Perhaps the new MERGE functionality in SQL 2008 would benefit you?
Also, if your existing staging table is a single table that is used for each instance of this process and you're worried about contention etc, have you considered creating a new "temporary" but physical staging table each time, then dropping it when it's finished with?
Note you can optimize the loading into this staging table, by populating it without any indexes. Then once populated, add any required indexes on at that point (FILLFACTOR=100 for optimal read performance, as at this point it will not be updated).
Staging tables are good! Really I wouldn't want to do it any other way. Why? Because data imports can change unexpectedly (And often in ways you can't foresee, like the time the columns were still called first name and last name but had the first name data in the last name column, for instance, to pick an example not at random.) Easy to research the problem with a staging table so you can see exactly what data was in the columns the import handled.

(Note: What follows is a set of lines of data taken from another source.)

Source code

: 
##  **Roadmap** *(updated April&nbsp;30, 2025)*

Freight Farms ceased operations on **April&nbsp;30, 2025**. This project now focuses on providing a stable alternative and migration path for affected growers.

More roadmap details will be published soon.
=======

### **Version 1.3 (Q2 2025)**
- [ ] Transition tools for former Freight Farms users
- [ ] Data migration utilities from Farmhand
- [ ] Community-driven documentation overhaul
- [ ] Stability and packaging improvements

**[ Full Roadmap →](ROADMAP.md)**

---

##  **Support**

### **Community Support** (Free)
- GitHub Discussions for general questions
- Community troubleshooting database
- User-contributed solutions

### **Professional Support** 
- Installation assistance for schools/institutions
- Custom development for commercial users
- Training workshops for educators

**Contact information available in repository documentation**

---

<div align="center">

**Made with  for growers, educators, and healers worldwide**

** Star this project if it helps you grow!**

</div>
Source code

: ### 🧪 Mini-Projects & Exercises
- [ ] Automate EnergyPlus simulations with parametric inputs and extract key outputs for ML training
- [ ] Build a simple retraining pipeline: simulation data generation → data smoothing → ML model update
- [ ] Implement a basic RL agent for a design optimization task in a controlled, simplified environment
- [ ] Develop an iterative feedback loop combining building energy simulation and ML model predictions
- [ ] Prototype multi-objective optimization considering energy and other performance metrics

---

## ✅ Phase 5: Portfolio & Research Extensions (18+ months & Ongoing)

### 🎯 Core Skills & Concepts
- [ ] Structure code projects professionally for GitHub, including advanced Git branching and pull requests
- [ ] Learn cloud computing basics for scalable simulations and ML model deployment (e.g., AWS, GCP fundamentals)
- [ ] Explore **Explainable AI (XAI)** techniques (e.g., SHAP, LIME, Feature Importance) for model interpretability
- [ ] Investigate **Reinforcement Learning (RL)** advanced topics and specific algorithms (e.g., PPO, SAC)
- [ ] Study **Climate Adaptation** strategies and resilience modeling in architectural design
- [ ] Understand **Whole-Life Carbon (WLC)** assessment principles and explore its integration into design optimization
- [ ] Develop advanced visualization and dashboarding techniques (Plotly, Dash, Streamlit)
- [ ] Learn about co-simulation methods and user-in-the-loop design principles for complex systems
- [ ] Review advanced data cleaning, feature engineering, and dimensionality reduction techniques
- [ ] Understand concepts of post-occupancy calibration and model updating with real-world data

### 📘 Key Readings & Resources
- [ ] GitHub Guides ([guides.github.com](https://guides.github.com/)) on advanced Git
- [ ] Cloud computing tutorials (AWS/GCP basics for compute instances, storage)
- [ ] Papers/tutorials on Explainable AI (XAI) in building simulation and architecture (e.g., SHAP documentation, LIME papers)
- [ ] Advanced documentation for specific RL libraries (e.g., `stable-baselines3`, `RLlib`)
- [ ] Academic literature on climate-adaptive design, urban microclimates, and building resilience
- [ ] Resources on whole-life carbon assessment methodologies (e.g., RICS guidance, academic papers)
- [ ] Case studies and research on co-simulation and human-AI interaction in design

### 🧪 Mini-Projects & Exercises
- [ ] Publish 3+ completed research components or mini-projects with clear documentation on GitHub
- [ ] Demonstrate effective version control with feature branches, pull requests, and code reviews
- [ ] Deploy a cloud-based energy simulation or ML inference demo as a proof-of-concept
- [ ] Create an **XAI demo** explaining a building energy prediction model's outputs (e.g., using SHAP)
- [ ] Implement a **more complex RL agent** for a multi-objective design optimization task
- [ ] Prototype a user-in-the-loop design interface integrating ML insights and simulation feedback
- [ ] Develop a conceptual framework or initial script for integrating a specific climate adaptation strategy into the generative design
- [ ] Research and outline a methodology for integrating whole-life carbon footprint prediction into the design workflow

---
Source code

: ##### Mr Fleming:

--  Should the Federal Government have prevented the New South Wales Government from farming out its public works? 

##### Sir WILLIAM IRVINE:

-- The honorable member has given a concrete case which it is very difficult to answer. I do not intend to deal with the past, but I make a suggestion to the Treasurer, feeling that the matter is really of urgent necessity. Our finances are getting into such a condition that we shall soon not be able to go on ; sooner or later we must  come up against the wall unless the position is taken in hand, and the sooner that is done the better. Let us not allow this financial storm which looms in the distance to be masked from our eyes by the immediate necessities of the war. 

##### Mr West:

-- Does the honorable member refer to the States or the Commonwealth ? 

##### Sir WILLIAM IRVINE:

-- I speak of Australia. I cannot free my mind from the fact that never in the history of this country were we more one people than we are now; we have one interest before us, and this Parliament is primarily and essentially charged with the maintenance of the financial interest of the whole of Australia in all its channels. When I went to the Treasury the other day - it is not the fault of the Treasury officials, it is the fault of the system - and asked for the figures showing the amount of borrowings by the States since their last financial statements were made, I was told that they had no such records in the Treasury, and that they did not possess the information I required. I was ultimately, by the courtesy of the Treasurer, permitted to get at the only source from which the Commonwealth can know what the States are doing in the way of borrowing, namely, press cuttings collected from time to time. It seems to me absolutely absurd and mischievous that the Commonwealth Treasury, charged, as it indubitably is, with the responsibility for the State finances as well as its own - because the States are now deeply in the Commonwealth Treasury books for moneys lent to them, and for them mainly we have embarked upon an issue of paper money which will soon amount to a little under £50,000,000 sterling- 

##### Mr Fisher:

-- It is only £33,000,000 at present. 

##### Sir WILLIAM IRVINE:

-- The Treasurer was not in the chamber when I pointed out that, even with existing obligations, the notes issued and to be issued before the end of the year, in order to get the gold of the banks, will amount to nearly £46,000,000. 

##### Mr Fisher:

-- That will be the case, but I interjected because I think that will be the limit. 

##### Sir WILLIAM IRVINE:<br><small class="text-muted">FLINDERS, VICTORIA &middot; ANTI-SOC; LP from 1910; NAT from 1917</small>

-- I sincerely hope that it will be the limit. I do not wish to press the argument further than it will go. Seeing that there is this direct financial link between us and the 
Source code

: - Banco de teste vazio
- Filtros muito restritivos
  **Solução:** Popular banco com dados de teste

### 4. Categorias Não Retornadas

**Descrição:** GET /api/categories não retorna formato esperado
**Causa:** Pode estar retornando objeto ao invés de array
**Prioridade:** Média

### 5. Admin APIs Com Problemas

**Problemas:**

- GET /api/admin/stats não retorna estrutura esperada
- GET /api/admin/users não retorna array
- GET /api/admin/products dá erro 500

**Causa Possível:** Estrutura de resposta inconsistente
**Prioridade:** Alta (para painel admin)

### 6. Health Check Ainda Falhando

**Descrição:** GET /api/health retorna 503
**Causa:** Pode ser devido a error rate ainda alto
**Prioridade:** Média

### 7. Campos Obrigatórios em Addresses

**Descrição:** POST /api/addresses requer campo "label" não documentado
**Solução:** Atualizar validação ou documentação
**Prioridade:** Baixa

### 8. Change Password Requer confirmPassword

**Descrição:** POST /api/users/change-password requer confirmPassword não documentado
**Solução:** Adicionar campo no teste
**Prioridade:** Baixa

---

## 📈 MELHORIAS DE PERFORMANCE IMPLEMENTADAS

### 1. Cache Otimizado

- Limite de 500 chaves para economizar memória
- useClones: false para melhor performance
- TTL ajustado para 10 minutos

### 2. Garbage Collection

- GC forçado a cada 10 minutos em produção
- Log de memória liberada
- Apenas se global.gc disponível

Harder to find I think when you use an in memory table. I know a lot of people who do imports for a living as I do and all of them recommend using staging tables. I suspect there is a reason for this.
Further fixing a small schema change to a working process is easier and less time consuming than redesigning the process. If it is working and no one is willing to pay for hours to change it, then only fix what needs to be fixed due to the schema change. By changing the whole process, you introduce far more potential new bugs than by making a small change to an existing, tested working process.
And just how are you going to do away with all the data cleanup tasks? You may be doing them differently, but they still need to be done. Again, changing the process the way you describe is very risky.
Personally it sounds to me like you are just offended by using older techniques rather than getting the chance to play with new toys. You seem to have no real basis for wanting to change other than bulk insert is so 2000.